Ein Dinner mit direktem Blick auf die weltberühmten Pyramiden von Gizeh? Im »Khufu's« in Kairo wird genau das Wirklichkeit. Inmitten des historischen Areals serviert Küchenchef Mostafa Seif moderne Interpretationen klassisch ägyptischer Gerichte – inspiriert von ländlicher Küche, handwerklich präzise und tief verwurzelt in der lokalen Esskultur. Zuletzt wurde es mit dem Resy One To Watch Award 2025 von The World’s 50 Best Restaurants ausgezeichnet, belegte Platz 4 in Middle East & North Africa’s 50 Best Restaurants 2025 und wurde als Bestes Restaurant in Ägypten 2025 geehrt.

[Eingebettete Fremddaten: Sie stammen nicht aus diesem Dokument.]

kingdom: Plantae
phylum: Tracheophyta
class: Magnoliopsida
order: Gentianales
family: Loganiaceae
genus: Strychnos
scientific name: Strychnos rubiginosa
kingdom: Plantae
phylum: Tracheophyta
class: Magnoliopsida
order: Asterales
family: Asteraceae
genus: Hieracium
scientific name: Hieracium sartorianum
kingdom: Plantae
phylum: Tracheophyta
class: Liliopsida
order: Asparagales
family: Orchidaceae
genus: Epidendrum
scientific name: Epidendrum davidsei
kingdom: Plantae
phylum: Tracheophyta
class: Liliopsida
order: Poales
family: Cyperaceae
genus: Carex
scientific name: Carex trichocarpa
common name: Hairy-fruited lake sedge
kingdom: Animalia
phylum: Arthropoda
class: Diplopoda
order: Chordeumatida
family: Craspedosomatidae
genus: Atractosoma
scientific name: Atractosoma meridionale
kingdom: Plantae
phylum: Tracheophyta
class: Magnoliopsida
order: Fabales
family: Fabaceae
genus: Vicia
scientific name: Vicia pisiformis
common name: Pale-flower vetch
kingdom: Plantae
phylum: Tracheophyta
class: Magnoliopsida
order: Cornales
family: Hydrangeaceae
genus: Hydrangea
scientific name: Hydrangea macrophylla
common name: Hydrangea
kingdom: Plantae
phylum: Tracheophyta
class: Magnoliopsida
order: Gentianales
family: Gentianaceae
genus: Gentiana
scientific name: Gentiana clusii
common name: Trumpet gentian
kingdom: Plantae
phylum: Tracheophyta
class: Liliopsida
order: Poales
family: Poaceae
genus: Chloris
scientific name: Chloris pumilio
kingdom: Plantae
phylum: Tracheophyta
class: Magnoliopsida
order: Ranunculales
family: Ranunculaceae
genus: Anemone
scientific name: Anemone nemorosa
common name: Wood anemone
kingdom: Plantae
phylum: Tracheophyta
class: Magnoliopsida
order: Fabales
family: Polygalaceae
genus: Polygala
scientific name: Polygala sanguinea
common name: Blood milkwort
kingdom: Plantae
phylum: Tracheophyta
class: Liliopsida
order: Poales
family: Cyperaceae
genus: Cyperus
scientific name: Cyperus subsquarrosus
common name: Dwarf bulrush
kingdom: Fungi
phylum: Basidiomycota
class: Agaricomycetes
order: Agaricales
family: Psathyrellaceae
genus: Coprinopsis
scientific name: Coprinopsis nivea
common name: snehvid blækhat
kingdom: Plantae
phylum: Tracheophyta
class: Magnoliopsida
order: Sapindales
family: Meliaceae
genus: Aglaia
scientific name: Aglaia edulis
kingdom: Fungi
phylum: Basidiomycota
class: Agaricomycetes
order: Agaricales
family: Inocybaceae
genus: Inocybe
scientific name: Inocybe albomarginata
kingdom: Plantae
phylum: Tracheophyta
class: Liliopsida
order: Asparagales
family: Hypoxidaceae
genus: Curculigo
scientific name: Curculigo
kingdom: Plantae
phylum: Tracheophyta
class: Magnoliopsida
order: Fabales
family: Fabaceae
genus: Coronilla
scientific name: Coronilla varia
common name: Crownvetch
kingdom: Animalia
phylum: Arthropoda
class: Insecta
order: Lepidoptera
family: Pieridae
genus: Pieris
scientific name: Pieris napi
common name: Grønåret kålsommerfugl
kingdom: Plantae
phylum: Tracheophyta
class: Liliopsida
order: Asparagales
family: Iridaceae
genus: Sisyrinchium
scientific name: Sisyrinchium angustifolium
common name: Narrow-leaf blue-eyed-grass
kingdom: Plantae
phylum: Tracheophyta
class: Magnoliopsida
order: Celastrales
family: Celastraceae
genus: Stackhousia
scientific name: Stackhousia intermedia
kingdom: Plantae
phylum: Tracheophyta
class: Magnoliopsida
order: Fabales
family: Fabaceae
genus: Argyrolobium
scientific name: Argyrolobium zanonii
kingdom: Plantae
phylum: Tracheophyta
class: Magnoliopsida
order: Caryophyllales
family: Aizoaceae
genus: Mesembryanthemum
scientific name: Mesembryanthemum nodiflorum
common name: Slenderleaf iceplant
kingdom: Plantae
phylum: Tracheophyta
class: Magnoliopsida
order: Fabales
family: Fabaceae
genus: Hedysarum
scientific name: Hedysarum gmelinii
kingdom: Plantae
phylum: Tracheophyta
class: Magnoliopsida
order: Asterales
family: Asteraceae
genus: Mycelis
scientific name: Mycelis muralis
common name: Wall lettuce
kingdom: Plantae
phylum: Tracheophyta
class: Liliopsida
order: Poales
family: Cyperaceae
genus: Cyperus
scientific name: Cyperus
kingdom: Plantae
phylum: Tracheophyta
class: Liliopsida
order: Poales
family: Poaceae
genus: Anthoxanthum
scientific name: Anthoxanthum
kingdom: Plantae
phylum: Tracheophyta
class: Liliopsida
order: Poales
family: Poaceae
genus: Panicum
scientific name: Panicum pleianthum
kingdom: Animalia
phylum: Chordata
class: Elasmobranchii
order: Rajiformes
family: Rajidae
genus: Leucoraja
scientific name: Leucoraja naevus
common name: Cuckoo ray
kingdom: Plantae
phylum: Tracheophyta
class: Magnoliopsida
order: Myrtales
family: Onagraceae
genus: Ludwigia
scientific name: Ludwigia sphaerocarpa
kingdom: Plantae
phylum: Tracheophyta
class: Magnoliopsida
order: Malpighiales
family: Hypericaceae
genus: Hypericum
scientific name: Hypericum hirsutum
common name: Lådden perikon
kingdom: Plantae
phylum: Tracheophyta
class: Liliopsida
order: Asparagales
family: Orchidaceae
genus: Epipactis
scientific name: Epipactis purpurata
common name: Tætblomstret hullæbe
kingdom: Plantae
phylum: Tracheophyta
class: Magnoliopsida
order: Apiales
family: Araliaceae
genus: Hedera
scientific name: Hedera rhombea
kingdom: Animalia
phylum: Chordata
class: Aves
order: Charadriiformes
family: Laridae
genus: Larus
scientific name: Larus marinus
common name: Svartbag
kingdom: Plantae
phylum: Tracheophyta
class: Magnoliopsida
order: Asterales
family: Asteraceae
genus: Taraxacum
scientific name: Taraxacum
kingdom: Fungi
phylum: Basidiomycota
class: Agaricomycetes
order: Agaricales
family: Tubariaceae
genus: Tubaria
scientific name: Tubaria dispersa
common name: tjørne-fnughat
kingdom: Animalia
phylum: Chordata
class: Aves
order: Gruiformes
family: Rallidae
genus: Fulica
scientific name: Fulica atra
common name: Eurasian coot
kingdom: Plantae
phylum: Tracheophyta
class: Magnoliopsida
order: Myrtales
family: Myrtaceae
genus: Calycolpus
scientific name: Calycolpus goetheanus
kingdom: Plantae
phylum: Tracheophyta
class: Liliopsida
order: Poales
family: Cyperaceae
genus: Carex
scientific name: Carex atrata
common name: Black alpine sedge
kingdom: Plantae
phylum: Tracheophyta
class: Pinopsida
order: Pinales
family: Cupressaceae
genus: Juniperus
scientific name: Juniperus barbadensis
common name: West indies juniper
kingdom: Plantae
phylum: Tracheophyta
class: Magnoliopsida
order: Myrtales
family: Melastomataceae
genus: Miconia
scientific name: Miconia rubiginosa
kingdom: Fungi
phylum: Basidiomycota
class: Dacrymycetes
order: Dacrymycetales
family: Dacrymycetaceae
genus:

Ithaa Undersea Restaurant – Rangali Island, Malediven

Fünf Meter unter der Wasseroberfläche, mitten im Indischen Ozean, liegt eines der außergewöhnlichsten Restaurants der Welt: Das »Ithaa«. Komplett verglast, mit Blick auf Korallenriffe, vorbeiziehende Fische und die weite, stille Unterwasserwelt. Serviert werden Tasting-Menüs mit Zutaten aus der Region, etwa Malediven-Hummer oder Wagyu mit Trüffeljus – alles mit Blick auf Schildkröten, die vorbeischwimmen. Neben dem »Ithaa«, das das erste Unterwasserrestaurant weltweit war, gibt es auf den Malediven mittlerweile sieben weitere.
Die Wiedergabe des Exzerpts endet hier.